Kep Raw 2026 prolonge d’autres projets comme NOIR – Phnom Penh Cambodia Book, où il explorait déjà la ville en noir et blanc, avec une attention forte posée sur les récits humains et les contrastes sociaux. Ici, c’est le littoral de Kep qui devient son terrain d’expérimentation, avec une écriture photographique plus minimaliste et contemplative.

Art for Kep : une résidence au cœur de la culture locale
Kep Raw 2026 est né dans le cadre de la résidence Art for Kep, une initiative menée par le groupe Knai Bang Chatt, à l’hôtel Knai Bang Chatt et à Kep West. Cette résidence ne se limite pas à offrir un studio : elle crée un espace où artistes locaux et internationaux peuvent développer des projets non commerciaux, en lien étroit avec la communauté et l’environnement de Kep.
L’objectif d’Art for Kep est triple : revitaliser le paysage côtier de Kep, soutenir la création artistique cambodgienne et intégrer la conservation marine et la régénération des écosystèmes dans le récit culturel de la ville. À travers expositions, résidences, installations et festivals, cette plateforme veut transformer Kep en « coast‑art hub » de la région, où l’art, la musique et la culture côtière dialoguent avec la question écologique.
La résidence accueille chaque mois plusieurs artistes – peintres, photographes, musiciens, vidéastes – pour des séjours de quelques semaines, avec hébergement, studio et accès aux infrastructures du complexe hôtelier. L’accent est mis sur la liberté de création : il ne s’agit pas d’imposer un style, mais de proposer un cadre où l’artiste peut s’imprégner du lieu, rencontrer les habitants et produire des œuvres qui participent à « réinventer » l’imaginaire de Kep.
Le livre comme prolongement de la résidence
Pour Michael Klinkhamer, la résidence Art for Kep n’était pas seulement un lieu de séjour, mais une occasion de se plonger dans un quotidien photographique quotidien.

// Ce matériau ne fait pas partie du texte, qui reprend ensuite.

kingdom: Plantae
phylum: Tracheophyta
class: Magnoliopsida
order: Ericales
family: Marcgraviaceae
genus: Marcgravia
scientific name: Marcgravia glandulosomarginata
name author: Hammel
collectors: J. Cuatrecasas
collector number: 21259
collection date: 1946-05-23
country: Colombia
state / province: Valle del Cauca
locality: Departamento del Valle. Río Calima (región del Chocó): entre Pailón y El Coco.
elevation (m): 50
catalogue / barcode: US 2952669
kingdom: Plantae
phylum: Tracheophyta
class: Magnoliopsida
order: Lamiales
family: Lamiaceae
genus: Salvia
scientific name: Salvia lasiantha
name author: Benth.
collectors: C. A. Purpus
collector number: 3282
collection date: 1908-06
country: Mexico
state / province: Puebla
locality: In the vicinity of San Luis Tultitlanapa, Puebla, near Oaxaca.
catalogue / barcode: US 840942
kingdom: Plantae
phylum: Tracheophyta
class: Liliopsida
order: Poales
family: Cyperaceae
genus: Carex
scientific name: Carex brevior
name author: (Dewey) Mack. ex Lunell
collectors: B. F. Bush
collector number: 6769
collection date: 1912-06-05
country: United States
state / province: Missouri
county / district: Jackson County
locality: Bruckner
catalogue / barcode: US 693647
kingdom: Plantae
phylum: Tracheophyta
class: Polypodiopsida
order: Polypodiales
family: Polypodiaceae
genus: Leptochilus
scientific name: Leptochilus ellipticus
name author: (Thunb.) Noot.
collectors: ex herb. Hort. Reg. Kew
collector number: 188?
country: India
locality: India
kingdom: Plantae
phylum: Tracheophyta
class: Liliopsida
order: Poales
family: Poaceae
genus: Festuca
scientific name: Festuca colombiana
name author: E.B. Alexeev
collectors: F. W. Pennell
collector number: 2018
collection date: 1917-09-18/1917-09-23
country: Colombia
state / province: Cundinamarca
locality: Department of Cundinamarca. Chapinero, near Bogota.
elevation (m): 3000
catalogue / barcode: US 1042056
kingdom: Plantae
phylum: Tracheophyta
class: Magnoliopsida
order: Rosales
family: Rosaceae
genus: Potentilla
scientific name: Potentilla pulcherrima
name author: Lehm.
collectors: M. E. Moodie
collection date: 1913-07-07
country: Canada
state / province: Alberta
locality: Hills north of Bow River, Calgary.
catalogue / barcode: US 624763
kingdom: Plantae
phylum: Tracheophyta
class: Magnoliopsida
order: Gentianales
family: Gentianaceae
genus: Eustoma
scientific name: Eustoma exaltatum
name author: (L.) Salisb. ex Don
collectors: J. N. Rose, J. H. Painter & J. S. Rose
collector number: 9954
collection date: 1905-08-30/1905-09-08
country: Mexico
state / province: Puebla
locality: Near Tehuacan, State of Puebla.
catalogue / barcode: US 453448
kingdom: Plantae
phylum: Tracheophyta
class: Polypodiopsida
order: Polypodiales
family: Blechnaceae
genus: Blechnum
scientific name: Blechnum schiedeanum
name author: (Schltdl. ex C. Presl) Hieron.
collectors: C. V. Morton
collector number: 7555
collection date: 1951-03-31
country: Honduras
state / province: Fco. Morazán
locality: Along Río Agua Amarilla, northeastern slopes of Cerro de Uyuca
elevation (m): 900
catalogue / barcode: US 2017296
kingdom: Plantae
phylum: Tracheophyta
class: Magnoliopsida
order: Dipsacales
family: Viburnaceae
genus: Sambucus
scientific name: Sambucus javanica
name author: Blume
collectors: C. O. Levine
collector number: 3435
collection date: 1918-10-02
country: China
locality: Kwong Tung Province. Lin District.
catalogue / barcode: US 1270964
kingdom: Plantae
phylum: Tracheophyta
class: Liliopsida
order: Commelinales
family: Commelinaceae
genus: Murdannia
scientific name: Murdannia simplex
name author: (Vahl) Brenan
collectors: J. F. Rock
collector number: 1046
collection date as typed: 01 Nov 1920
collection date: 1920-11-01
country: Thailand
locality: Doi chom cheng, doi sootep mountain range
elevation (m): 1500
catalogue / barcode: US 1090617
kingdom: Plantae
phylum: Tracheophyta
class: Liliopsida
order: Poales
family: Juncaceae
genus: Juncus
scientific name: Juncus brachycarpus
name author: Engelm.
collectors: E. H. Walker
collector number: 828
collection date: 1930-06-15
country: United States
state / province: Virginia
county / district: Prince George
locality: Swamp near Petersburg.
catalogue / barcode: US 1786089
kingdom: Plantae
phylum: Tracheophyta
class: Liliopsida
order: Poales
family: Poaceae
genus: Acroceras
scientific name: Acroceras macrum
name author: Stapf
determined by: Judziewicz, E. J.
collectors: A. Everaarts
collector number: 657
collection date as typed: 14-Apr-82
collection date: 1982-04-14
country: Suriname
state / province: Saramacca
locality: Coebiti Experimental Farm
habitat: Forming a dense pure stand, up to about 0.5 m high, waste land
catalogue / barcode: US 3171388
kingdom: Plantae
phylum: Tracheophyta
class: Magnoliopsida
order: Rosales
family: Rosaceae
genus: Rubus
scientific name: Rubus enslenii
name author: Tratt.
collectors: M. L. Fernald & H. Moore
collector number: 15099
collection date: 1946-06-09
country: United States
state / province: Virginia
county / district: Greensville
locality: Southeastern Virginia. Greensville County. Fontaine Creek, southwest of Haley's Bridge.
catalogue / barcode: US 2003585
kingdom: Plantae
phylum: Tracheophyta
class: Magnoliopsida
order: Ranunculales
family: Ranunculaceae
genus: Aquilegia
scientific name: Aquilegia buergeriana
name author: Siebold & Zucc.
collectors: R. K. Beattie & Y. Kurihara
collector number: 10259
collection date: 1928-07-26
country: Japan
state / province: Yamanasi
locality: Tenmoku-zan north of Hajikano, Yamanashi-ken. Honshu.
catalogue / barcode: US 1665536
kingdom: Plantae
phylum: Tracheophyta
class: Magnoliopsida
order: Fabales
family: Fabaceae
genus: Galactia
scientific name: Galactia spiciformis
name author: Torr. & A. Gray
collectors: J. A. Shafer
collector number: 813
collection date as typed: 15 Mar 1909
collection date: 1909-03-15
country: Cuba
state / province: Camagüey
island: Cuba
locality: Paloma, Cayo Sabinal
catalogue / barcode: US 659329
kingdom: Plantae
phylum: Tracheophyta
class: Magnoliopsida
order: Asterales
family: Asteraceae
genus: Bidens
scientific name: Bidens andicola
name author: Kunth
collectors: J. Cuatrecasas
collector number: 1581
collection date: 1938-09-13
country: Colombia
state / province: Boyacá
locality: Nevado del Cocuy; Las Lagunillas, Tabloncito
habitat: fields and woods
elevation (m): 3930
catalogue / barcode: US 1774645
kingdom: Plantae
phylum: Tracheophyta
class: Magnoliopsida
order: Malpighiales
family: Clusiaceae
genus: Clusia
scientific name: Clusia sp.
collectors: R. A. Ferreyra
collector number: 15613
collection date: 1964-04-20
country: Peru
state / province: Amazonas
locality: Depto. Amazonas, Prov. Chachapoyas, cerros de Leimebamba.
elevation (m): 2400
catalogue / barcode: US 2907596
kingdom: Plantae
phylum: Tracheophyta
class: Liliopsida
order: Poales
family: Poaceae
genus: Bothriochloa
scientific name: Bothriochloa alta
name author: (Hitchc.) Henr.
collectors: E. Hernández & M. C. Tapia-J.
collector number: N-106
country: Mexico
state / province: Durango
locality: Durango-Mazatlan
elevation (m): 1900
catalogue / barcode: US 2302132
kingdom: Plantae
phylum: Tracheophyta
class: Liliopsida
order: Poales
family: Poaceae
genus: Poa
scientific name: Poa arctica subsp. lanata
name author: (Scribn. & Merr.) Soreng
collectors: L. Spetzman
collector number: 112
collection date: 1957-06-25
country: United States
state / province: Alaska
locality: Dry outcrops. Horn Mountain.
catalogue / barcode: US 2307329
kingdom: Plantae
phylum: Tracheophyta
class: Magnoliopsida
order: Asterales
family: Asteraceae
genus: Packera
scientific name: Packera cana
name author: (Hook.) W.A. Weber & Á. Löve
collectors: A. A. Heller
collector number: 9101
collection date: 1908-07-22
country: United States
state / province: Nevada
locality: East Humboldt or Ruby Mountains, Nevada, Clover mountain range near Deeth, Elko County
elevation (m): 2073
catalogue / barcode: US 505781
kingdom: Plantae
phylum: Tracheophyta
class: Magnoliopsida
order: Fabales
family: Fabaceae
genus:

Pendant plusieurs semaines, il a parcouru Kep à pied, en vélo, en bateau, multipliant les « photo tours » et les sorties sur le terrain, accumulant des milliers d’images en noir et blanc.
Kep Raw 2026 est ainsi la sélection éditoriale de ce vaste corpus : une synthèse de moments saisis entre le naturel et le social, entre la contemplation du paysage et l’attention portée aux gestes des habitants. Le choix du format magazine (Lettre US, 8,5×11 po) et du noir et blanc renforce l’idée d’un document imprimé proche du carnet de reportage, presque intime, où le lecteur se promène dans un Kep encore peu figé par le tourisme de masse.
Par sa publication via Blurb, le livre reste accessible à un public international tout en restant fortement ancré dans le contexte local : chaque page convoque la mer, les barques, les crabes, les maisons colorées, les rues étroites, les silhouettes de pêcheurs, pour raconter une ville qui, à la fois, se transforme et se tient debout.

Un regard poétique et responsable
Au‑delà de l’esthétique, Kep Raw 2026 fonctionne comme un manifeste photographique sur la valeur de l’environnement, des communautés et de la biodiversité. En décrivant la vie autour de la mer – la pêche, la restauration des récifs, la menace de la sur‑touristification –, le livre relie l’art à une démarche écologique et sociale, en phase avec la vision d’Art for Kep.
Michael Klinkhamer n’impose pas de texte explicatif envahissant : les images parlent d’elles‑mêmes, invitant le lecteur à interpréter, à ressentir, à interroger. Dans cette sobriété, le livre devient un point de rencontre entre l’art d’aujourd’hui, les traditions locales et la nécessité de préserver ce fragile équilibre entre humains et milieu marin.
En somme, Kep Raw 2026 est bien plus qu’un simple recueil de clichés : c’est le journal visuel d’un artiste en résidence, imprimé comme un témoignage sobre et puissant d’une ville qui, entre mer et mémoire, cherche à s’inventer un futur davantage nourri par l’art et la conscience écologique.